• **EXERCISE DESCRIPTION**:
In full and without alteration, reproduce every record.

== Segment start ==

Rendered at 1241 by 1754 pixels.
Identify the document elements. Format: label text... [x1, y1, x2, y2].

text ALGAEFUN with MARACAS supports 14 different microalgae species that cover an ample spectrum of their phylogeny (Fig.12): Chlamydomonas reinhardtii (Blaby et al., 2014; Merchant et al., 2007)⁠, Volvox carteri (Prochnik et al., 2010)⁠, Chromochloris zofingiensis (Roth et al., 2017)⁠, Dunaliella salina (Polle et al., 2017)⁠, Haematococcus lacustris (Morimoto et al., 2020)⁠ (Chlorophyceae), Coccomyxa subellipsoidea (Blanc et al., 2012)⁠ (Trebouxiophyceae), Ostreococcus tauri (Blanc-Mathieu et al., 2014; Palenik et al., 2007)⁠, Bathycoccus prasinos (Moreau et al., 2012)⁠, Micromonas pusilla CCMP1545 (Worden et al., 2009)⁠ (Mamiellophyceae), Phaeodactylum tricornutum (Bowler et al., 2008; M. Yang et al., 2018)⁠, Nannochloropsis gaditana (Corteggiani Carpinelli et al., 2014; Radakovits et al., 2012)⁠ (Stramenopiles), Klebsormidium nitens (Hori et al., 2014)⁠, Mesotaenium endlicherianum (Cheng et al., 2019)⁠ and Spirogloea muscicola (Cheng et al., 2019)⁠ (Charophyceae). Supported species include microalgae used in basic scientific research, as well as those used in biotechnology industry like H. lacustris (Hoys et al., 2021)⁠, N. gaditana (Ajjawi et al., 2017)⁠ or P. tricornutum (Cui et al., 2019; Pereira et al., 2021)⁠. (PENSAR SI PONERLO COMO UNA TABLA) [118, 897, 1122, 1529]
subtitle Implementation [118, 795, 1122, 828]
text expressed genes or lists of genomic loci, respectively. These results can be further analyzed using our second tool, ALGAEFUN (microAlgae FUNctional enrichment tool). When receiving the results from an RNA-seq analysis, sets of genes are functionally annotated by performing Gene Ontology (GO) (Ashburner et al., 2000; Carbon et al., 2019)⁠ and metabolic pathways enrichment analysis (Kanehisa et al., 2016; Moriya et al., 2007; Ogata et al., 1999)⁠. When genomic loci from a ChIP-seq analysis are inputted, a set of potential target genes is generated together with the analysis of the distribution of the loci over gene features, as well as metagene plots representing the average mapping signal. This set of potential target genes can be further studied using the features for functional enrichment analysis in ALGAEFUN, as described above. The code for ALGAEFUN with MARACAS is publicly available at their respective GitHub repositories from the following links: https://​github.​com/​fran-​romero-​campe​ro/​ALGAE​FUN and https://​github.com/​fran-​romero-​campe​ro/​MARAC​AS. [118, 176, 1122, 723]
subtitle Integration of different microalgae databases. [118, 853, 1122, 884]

== Segment end ==

• **EXERCISE OUTPUT**:
Rendered at 1241 by 1754 pixels.
Identify the document elements. Format: label text... [x1, y1, x2, y2].

text ALGAEFUN with MARACAS supports 14 different microalgae species that cover an ample spectrum of their phylogeny (Fig.12): Chlamydomonas reinhardtii (Blaby et al., 2014; Merchant et al., 2007)⁠, Volvox carteri (Prochnik et al., 2010)⁠, Chromochloris zofingiensis (Roth et al., 2017)⁠, Dunaliella salina (Polle et al., 2017)⁠, Haematococcus lacustris (Morimoto et al., 2020)⁠ (Chlorophyceae), Coccomyxa subellipsoidea (Blanc et al., 2012)⁠ (Trebouxiophyceae), Ostreococcus tauri (Blanc-Mathieu et al., 2014; Palenik et al., 2007)⁠, Bathycoccus prasinos (Moreau et al., 2012)⁠, Micromonas pusilla CCMP1545 (Worden et al., 2009)⁠ (Mamiellophyceae), Phaeodactylum tricornutum (Bowler et al., 2008; M. Yang et al., 2018)⁠, Nannochloropsis gaditana (Corteggiani Carpinelli et al., 2014; Radakovits et al., 2012)⁠ (Stramenopiles), Klebsormidium nitens (Hori et al., 2014)⁠, Mesotaenium endlicherianum (Cheng et al., 2019)⁠ and Spirogloea muscicola (Cheng et al., 2019)⁠ (Charophyceae). Supported species include microalgae used in basic scientific research, as well as those used in biotechnology industry like H. lacustris (Hoys et al., 2021)⁠, N. gaditana (Ajjawi et al., 2017)⁠ or P. tricornutum (Cui et al., 2019; Pereira et al., 2021)⁠. (PENSAR SI PONERLO COMO UNA TABLA) [118, 897, 1122, 1529]
subtitle Implementation [118, 795, 1122, 828]
text expressed genes or lists of genomic loci, respectively. These results can be further analyzed using our second tool, ALGAEFUN (microAlgae FUNctional enrichment tool). When receiving the results from an RNA-seq analysis, sets of genes are functionally annotated by performing Gene Ontology (GO) (Ashburner et al., 2000; Carbon et al., 2019)⁠ and metabolic pathways enrichment analysis (Kanehisa et al., 2016; Moriya et al., 2007; Ogata et al., 1999)⁠. When genomic loci from a ChIP-seq analysis are inputted, a set of potential target genes is generated together with the analysis of the distribution of the loci over gene features, as well as metagene plots representing the average mapping signal. This set of potential target genes can be further studied using the features for functional enrichment analysis in ALGAEFUN, as described above. The code for ALGAEFUN with MARACAS is publicly available at their respective GitHub repositories from the following links: https://​github.​com/​fran-​romero-​campe​ro/​ALGAE​FUN and https://​github.com/​fran-​romero-​campe​ro/​MARAC​AS. [118, 176, 1122, 723]
subtitle Integration of different microalgae databases. [118, 853, 1122, 884]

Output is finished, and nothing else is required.